Une vez tiende sus inmensas alas.

La cruz era un patíbulo afrentoso

En los tiempos de César: la preclara

Sangre de un Dios ennobleció el madero,

Por la salud del mundo derramada,

Cuando JESÚS, triunfando del infierno,

Las sombras de la muerte disipaba.

Y se cumplía de la ley el texto,

Y lo que los profetas anunciaran:

Entonces las coronas de los reyes

Se honraron con la cruz, y en las mas altas

Torres del Capitolio ya cristiano,

El Lábaro triunfante tremolaba.

Colón, mas tarde, atravesó los mares;

Buscaba un Mundo, y lo encontró...En sus playas

Fija una cruz, y al Salvador invoca

Dándole humildes, expresivas gracias.

Siempre una cruz, cual signo de victoria,

Siempre una cruz, cual vencedora palma,

Veo en las manos del guerrero invicto,

O del mártir sublime que derrama

­La sangre por su ley.

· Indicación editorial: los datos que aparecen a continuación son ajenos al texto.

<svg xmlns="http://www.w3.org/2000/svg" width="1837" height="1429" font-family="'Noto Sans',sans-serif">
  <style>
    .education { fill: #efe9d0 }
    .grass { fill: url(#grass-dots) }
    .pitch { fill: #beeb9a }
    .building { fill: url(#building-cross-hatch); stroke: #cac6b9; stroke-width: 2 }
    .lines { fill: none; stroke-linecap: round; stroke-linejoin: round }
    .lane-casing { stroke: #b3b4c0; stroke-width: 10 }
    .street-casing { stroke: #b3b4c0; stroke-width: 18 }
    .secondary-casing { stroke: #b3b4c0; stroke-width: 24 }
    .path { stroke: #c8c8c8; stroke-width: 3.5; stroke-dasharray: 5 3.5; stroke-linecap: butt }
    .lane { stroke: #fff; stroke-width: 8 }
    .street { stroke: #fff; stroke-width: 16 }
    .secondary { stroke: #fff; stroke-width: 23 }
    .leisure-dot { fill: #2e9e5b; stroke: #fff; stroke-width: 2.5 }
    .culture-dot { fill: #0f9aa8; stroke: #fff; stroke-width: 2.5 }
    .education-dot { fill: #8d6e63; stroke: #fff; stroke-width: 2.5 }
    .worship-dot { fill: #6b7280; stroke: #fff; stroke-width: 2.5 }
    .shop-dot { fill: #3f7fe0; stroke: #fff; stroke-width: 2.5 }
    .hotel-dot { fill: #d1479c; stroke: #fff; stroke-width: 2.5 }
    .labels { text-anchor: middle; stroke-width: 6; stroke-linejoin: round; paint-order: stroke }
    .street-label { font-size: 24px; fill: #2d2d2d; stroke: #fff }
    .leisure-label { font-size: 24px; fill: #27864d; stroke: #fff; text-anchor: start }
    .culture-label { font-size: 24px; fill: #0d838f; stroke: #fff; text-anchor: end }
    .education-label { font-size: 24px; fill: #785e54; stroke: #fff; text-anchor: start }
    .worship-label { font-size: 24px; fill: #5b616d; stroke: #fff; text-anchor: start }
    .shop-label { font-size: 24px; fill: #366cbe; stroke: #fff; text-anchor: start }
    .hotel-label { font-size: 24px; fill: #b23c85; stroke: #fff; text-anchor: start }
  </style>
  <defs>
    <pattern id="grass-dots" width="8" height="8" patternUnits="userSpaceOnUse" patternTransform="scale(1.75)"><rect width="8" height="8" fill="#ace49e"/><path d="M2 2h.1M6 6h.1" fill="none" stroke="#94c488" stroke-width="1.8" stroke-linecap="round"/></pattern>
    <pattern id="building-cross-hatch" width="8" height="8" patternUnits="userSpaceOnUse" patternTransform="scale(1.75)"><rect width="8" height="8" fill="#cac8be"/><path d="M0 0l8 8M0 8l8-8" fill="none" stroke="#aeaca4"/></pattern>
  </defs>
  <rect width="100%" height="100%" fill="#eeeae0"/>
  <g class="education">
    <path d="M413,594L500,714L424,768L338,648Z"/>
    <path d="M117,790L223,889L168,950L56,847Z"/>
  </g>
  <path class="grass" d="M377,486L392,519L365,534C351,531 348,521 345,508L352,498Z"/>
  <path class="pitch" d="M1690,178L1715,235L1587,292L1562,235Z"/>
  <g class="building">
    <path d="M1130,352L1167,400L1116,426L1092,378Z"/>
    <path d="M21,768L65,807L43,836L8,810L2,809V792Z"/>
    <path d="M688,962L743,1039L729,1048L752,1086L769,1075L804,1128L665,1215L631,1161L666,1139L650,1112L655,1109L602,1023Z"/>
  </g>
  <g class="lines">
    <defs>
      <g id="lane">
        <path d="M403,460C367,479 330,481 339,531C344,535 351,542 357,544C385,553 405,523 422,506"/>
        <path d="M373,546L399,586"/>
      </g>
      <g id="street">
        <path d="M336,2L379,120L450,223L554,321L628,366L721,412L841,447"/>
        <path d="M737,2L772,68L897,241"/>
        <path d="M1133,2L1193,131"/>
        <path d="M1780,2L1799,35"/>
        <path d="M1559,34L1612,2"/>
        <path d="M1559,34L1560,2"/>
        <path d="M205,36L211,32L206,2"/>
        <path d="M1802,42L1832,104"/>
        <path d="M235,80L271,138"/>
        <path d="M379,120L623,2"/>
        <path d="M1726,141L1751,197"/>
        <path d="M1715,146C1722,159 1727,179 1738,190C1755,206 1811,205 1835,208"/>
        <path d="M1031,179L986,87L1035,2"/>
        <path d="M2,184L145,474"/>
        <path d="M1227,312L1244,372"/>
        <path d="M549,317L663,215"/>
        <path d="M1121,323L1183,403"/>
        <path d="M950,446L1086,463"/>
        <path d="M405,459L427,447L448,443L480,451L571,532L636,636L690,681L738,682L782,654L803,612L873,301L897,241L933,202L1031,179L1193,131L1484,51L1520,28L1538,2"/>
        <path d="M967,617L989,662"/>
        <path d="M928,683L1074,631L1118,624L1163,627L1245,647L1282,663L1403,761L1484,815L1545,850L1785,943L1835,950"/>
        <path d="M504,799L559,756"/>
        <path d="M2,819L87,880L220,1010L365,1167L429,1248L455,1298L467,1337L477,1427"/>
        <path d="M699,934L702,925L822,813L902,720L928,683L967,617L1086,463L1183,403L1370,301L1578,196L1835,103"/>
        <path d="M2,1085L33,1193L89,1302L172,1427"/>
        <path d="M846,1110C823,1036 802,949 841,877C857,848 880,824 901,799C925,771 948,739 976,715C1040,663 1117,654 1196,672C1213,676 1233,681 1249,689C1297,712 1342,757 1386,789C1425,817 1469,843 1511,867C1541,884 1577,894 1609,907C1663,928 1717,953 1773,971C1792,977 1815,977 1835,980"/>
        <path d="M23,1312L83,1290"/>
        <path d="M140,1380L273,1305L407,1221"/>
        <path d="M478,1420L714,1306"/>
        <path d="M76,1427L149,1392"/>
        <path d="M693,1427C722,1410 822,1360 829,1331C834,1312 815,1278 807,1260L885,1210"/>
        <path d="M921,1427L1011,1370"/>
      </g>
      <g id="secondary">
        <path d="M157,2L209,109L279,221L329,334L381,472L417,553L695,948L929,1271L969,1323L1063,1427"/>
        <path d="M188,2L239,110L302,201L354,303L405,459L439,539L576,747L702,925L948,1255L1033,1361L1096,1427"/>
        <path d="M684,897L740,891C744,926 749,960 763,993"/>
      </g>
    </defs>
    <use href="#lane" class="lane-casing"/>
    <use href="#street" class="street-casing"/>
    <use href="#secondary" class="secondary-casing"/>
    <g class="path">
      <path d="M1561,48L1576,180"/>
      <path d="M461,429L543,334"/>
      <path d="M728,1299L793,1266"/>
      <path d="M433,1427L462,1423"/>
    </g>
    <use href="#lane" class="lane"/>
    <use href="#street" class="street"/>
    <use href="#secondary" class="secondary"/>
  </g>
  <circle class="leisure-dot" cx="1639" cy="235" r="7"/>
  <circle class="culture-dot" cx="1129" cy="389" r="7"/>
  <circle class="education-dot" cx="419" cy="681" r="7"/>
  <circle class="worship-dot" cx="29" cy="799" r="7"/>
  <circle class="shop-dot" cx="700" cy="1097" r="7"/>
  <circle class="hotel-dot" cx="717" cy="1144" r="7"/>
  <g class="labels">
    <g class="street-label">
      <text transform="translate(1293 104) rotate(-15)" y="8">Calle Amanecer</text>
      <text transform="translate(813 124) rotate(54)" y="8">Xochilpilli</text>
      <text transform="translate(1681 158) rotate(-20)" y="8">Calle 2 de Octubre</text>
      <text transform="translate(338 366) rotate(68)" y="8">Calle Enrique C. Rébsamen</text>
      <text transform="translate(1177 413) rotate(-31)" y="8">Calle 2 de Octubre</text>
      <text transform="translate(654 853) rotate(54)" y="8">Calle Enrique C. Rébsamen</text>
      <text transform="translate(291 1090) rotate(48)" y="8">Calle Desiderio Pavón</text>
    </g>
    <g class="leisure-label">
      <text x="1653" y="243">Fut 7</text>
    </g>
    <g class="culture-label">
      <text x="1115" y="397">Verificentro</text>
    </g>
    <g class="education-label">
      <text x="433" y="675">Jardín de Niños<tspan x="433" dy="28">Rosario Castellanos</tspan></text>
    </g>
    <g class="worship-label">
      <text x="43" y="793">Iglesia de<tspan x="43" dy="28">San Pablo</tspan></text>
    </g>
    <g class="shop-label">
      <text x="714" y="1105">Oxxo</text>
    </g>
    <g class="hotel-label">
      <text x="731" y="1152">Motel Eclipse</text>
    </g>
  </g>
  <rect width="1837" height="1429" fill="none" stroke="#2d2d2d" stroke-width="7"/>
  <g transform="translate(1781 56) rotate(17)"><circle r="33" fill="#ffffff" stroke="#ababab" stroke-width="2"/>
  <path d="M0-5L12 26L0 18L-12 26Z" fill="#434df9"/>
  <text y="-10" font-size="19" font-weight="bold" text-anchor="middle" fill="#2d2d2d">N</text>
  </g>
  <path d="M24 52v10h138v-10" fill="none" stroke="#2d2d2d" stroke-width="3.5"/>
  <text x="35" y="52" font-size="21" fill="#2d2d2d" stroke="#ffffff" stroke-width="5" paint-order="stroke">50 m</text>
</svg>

Siempre ese signo

De fe, de caridad y de esperanza,

Que los cielos, la tierra y el abismo

De pasmo llenos con temor acatan.

Las naciones con él se civilizan,

Prósperas crecen y la paz afianzan;

Por esa cruz el hombre se emancipa;

En altas voces Libertad proclama

Del norte al sur, y del oriente a ocaso;

La faz del mundo se renueva; y alza

El linaje de Adán la altiva frente

Que el lodo de la culpa deslustraba:

Y después del naufragio de la vida,

Oh de los hombres ceguedad extraña!

Solo una cruz, en apartado campo,

Del que ha pasado el término señala,

Cual de la nave el roto mastelero

Que encima de las ondas sobrenada.

Tales ideas a mi mente trae

Esa mística CRUZ DE MAYO, alzada

En mitad de los campos. Ah! ¡ felice,

Tres veces venturoso quien en su alma

Le lleva impresa, y solo se gloría

En ella, y mira el fausto y la mundana

Pompa del siglo, como el polvo leve

Que alza de la era el viento con sus alas!